Setiap kali berbalas pesan dengannya, Alvin merasa ada rasa istimewa tumbuh dalam hatinya. Hanya dengan berbalas pesan di grup, Alvin merasa seperti sudah lama mengenalnya.
Sejauh ini orang-orang di grup cukup membuatnya heran sekaligus tertawa. Sampai-sampai Leo jadi kesal melihatnya. Beberapa waktu ini sobatnya itu cukup sering memainkan ponselnya sehingga kebersamaan mereka pun sedikit terganggu.
“Diiih hape mulu diliatin!” ledek Leo suatu malam. Saat itu mereka sedang santai di ruang makan setelah makan malam dengan beberapa anak kost lainnya. “Cari cewek sono, masa pacaran sama hape?!”
“Apaan sih lo!” balas Alvin tak peduli.
“Ya elo kalo udah mantengin hape, yang lain cuma pajangan doang!” cetus Leo. “Kayak lo nggak punya kehidupan lain selain chatting.”
“Duuuh bang Leo jealous nih!” ejek Nico yang duduk di seberang Alvin. Rexy dan Agus di sebelahnya ikut tertawa.
“Awas bang Leo posisimu digeser oleh hape!” Rexy ikut menimpali.
“Heh! Kalian ini adik kost nggak menghormati senior ya?!” Leo memasang tampang galak. “Bukannya bantuin malah ikut ngeledek!”
Alvin terkekeh melihat sikap Leo yang kekanak-kanakan. Dia menyadari banyak waktu yang hilang setelah dia bergabung dengan grup chat itu. Namun bagaimana lagi, perasaan sudah mengalahkan logikanya. Alvin tak bisa lepas dari grup itu. Atau lebih tepatnya pada gadis itu.
“Awas kalau sampai skripsi lo molor gara-gara grup nggak jelas gitu!” ancam Leo. “Gue hajar lo sampai nggak bisa chatting lagi!”
Leo bangkit berdiri. “Gue ngomong gini karena lo sahabat gue.
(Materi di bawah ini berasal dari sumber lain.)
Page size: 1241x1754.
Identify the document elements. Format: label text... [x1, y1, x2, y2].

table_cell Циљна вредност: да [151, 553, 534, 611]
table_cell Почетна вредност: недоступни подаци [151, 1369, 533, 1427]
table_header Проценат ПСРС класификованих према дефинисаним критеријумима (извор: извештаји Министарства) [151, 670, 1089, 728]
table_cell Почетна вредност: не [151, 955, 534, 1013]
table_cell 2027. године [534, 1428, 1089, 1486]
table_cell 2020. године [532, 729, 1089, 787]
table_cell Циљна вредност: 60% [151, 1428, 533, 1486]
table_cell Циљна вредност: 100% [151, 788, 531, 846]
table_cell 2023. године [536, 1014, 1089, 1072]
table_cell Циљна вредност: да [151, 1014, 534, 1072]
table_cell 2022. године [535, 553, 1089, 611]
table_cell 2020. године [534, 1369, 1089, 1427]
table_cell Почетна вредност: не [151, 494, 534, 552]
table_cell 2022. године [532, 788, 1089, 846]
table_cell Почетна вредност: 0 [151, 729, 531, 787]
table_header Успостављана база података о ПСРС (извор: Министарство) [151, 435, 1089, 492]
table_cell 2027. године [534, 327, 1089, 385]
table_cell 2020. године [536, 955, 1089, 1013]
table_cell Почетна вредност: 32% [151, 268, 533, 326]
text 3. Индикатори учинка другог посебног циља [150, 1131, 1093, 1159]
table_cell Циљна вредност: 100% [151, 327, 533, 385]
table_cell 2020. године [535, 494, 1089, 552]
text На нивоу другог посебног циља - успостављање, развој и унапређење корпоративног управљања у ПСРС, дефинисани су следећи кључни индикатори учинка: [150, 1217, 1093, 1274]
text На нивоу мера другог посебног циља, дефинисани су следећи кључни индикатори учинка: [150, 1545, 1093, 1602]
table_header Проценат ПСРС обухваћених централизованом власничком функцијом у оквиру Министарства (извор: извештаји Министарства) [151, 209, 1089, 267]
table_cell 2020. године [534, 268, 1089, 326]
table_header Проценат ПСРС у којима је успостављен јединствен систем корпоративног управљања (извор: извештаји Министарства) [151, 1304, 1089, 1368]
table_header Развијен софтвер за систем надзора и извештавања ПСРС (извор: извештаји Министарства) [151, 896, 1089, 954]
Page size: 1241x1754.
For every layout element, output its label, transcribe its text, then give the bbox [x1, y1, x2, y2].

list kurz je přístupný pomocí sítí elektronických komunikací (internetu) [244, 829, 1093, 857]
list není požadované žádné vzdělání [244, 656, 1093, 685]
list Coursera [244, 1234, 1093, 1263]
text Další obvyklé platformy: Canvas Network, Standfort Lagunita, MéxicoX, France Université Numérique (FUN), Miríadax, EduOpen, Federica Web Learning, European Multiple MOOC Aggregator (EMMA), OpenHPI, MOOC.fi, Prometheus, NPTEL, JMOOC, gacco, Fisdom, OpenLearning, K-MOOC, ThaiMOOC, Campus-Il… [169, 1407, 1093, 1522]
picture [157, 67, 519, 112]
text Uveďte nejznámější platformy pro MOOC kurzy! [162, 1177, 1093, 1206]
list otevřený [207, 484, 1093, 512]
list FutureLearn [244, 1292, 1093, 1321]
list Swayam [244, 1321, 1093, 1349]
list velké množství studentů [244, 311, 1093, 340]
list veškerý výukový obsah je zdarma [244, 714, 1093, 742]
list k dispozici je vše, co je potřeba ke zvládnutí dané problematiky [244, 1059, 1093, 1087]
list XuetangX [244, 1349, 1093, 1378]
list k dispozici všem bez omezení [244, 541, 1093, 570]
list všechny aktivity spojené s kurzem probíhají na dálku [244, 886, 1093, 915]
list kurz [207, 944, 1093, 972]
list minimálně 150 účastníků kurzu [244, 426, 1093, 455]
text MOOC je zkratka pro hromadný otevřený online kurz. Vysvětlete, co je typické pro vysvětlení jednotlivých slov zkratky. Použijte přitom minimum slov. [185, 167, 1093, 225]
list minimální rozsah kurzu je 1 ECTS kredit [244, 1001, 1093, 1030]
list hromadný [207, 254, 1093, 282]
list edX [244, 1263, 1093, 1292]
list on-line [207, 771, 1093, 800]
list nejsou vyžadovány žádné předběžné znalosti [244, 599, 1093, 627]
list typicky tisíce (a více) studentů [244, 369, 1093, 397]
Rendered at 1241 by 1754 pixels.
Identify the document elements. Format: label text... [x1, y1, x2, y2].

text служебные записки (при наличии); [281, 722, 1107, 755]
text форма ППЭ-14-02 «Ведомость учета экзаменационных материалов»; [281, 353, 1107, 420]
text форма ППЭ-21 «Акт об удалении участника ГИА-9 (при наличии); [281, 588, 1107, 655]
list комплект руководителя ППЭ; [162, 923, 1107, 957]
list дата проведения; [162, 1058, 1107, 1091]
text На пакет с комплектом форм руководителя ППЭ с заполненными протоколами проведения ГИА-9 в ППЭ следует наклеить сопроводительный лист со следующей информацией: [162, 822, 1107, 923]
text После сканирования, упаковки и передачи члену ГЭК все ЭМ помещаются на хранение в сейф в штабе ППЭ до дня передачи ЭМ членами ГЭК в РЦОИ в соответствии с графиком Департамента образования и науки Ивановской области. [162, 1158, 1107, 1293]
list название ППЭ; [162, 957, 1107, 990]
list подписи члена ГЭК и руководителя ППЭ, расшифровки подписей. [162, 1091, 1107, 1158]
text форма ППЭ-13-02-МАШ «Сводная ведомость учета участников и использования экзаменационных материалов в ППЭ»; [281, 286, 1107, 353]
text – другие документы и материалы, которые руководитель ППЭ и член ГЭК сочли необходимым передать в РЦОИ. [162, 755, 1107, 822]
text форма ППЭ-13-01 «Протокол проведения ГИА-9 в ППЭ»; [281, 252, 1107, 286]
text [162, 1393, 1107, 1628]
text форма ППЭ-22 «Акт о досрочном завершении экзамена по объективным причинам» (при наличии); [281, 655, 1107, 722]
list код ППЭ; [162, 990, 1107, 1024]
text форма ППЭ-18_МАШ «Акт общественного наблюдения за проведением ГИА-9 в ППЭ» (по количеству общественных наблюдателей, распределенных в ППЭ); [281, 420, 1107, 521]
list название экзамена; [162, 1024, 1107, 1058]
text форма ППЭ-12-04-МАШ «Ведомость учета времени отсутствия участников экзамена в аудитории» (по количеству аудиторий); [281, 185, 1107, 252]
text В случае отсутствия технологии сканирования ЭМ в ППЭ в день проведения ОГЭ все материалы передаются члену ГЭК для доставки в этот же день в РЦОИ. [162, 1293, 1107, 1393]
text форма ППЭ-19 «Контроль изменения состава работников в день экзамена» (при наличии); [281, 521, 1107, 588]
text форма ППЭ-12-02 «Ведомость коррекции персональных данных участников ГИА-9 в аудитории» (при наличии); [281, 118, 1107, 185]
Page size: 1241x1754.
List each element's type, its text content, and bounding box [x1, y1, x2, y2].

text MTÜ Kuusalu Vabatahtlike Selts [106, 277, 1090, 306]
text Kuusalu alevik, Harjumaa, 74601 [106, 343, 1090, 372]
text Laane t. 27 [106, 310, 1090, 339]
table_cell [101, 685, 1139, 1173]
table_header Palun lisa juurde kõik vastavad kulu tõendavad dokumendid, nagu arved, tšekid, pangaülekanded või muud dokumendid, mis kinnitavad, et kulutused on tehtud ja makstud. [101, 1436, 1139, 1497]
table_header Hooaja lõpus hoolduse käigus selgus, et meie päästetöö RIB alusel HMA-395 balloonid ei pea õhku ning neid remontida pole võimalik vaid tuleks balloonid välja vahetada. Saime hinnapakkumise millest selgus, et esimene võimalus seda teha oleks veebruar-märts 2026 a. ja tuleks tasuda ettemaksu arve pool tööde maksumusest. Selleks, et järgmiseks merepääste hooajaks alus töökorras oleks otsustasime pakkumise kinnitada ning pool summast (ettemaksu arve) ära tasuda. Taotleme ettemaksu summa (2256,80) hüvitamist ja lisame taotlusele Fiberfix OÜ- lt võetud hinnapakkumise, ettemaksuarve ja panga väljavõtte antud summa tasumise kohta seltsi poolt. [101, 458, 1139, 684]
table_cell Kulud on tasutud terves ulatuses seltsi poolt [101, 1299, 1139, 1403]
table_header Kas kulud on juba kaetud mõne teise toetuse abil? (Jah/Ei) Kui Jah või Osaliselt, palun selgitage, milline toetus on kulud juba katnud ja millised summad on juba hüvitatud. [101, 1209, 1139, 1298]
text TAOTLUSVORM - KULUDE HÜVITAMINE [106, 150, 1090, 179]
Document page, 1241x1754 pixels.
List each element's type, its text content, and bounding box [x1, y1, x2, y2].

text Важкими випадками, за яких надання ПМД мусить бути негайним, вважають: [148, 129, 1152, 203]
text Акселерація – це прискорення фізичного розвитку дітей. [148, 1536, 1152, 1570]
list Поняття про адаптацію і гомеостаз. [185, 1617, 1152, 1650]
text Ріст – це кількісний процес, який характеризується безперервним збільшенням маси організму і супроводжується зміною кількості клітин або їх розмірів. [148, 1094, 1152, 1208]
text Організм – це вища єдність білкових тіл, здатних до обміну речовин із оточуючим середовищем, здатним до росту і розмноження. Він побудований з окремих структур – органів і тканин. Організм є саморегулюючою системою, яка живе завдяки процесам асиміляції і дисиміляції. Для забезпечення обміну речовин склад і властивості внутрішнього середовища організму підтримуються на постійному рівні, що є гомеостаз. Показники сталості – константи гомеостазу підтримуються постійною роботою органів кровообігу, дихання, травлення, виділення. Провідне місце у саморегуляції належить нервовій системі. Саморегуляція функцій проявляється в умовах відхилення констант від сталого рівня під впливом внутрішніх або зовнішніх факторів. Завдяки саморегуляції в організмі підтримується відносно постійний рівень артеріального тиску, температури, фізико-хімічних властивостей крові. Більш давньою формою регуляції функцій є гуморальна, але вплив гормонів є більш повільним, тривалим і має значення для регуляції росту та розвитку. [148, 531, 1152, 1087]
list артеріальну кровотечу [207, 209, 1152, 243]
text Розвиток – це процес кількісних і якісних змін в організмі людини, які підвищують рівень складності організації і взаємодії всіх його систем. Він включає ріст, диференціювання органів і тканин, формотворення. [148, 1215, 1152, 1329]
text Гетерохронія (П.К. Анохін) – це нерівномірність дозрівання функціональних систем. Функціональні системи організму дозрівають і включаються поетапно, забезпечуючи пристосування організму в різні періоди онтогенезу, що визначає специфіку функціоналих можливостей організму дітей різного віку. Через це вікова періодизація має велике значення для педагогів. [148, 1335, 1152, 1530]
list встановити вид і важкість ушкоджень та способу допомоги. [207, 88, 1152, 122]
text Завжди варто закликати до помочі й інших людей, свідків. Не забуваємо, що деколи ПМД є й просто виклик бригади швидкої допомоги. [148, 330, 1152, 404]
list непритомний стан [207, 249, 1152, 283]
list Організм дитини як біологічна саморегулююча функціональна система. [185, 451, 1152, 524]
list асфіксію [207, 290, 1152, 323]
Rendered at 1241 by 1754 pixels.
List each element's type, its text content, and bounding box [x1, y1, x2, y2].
Gue nggak mau kuliah lo ancur gara-gara masalah sepele begini.” Leo menepuk bahu Alvin.
“Udah berapa lama lo nggak bimbingan? Lo mau gue duluan yang wisuda?” Leo mengingatkan janji mereka dulu. Mereka berjanji akan lulus bersama-sama.
“Udahlah! Gue balik kamar dulu,” pamit Leo.
Sejenak semua yang ada di ruang makan terdiam. Tak lama terdengar geretan kursi yang diduduki Rexy dan Agus. Mereka sudah berdiri dan hendak kembali ke kamarnya.
“Kami duluan, Bang,” pamit Agus lalu meninggalkan meja makan bersama Rexy.
Alvin membisu di meja makan. Ponselnya yang masih menyala, menampilkan sejumlah pesan baru yang masuk.
Pikiran sehatnya membenarkan ucapan Leo. Sejak ada grup chat ini, perhatian Alvin teralihkan dari dunia nyata. Sepertinya Alvin hidup dalam dunianya sendiri dan melupakan kehidupan yang sesungguhnya. Dia seperti disadarkan kembali apa yang menjadi kewajibannya.